*** Opening of Dataset excerpt ***
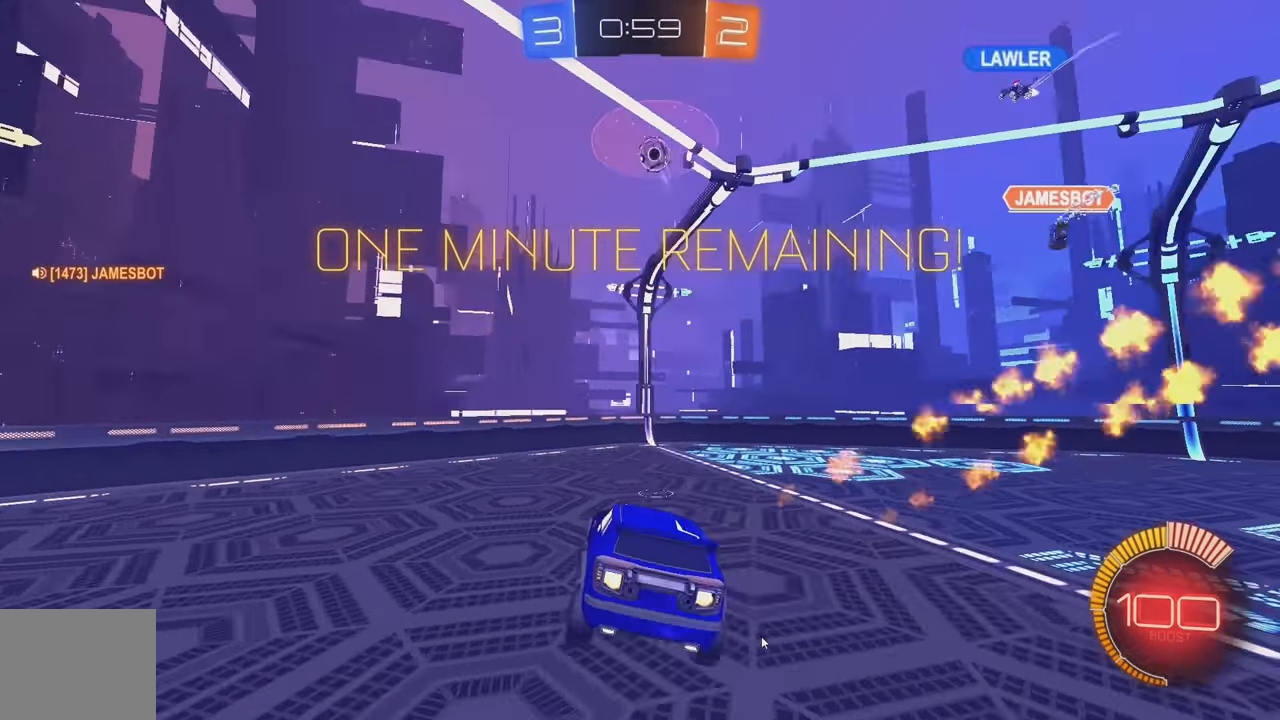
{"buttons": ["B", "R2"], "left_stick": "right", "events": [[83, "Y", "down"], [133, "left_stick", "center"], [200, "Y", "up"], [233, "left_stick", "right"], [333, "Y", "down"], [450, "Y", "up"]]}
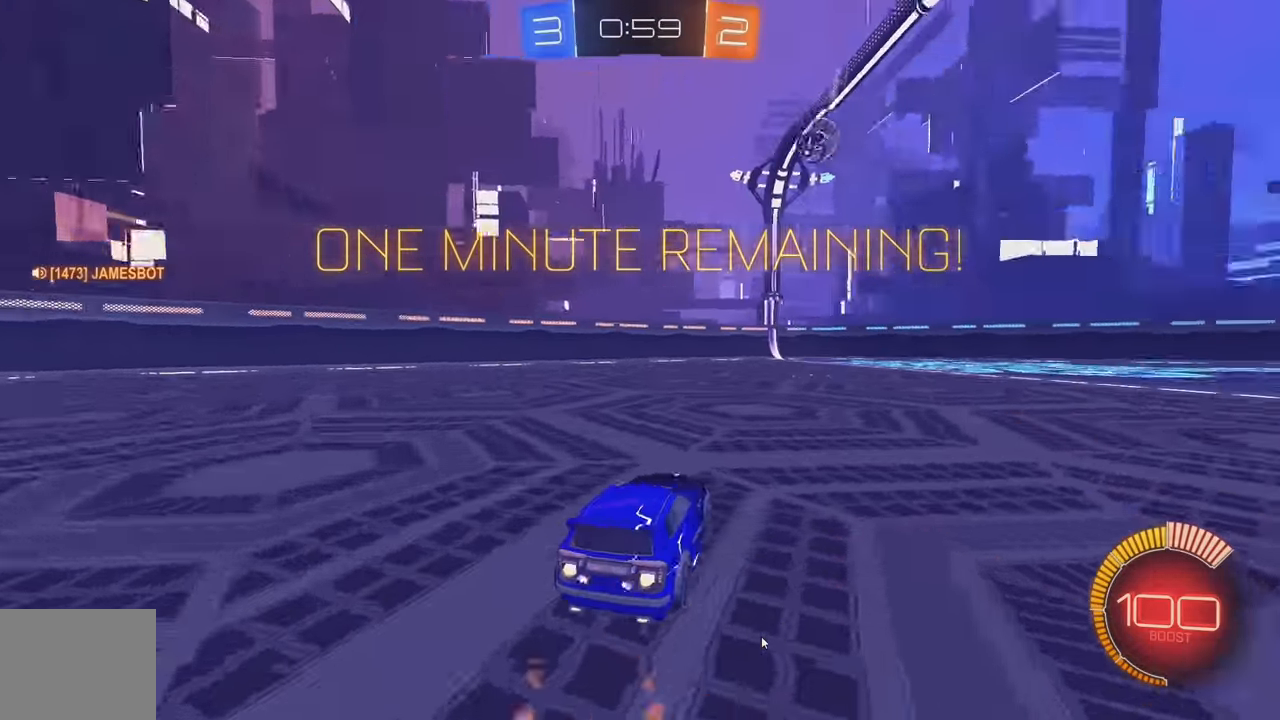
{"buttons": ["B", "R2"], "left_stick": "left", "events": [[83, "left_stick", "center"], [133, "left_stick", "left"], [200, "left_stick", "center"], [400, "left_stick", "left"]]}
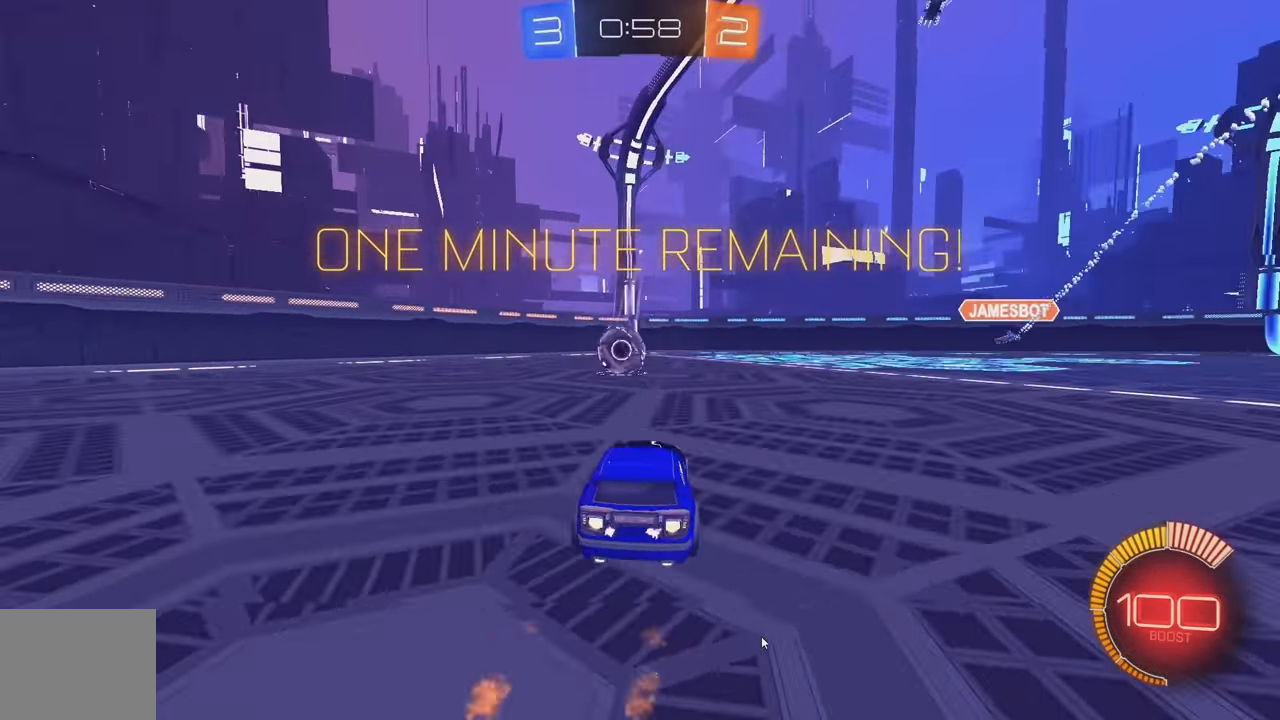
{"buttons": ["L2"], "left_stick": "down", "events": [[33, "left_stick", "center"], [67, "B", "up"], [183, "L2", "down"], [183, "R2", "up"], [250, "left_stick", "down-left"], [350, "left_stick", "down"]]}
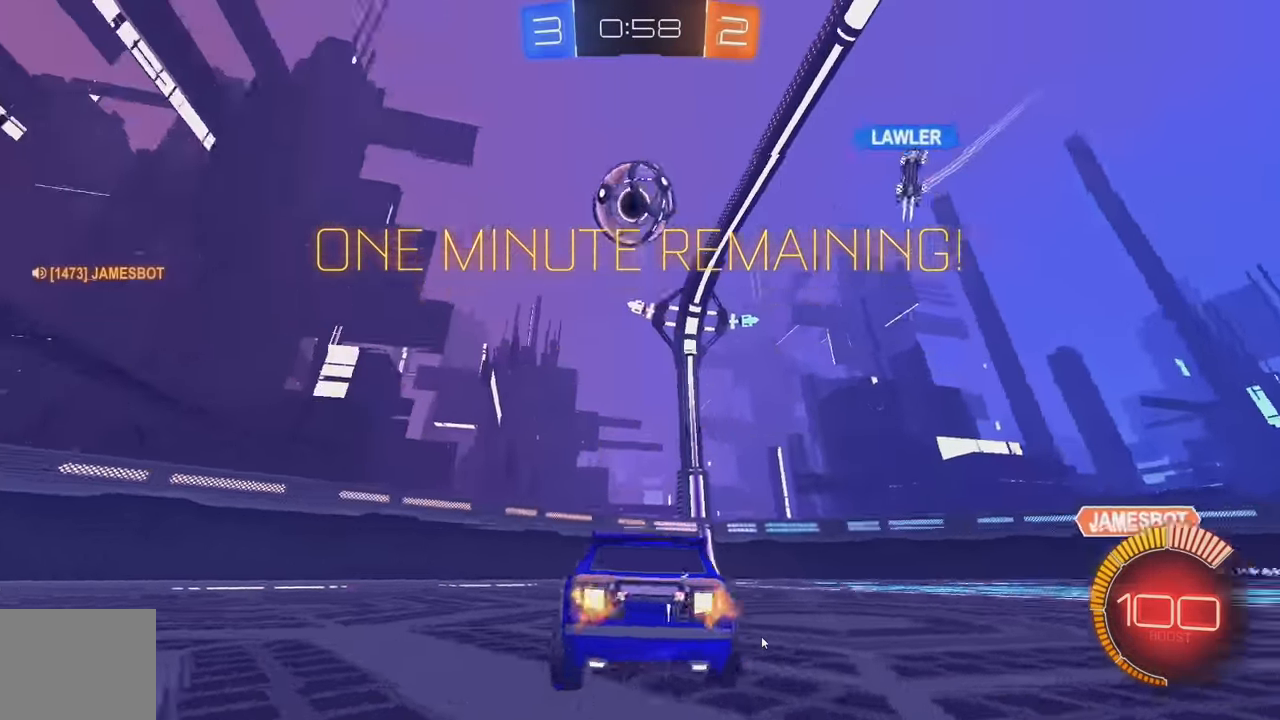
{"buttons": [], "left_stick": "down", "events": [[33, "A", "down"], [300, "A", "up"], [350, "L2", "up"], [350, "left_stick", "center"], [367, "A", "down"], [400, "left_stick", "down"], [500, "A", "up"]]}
*** Close of Dataset excerpt ***
=== Assignment ===
What you return must match the material above exactly, minus its pictures.

=== Finished exercise ===
{"buttons": ["B", "R2"], "left_stick": "right", "events": [[83, "Y", "down"], [133, "left_stick", "center"], [200, "Y", "up"], [233, "left_stick", "right"], [333, "Y", "down"], [450, "Y", "up"]]}
{"buttons": ["B", "R2"], "left_stick": "left", "events": [[83, "left_stick", "center"], [133, "left_stick", "left"], [200, "left_stick", "center"], [400, "left_stick", "left"]]}
{"buttons": ["L2"], "left_stick": "down", "events": [[33, "left_stick", "center"], [67, "B", "up"], [183, "L2", "down"], [183, "R2", "up"], [250, "left_stick", "down-left"], [350, "left_stick", "down"]]}
{"buttons": [], "left_stick": "down", "events": [[33, "A", "down"], [300, "A", "up"], [350, "L2", "up"], [350, "left_stick", "center"], [367, "A", "down"], [400, "left_stick", "down"], [500, "A", "up"]]}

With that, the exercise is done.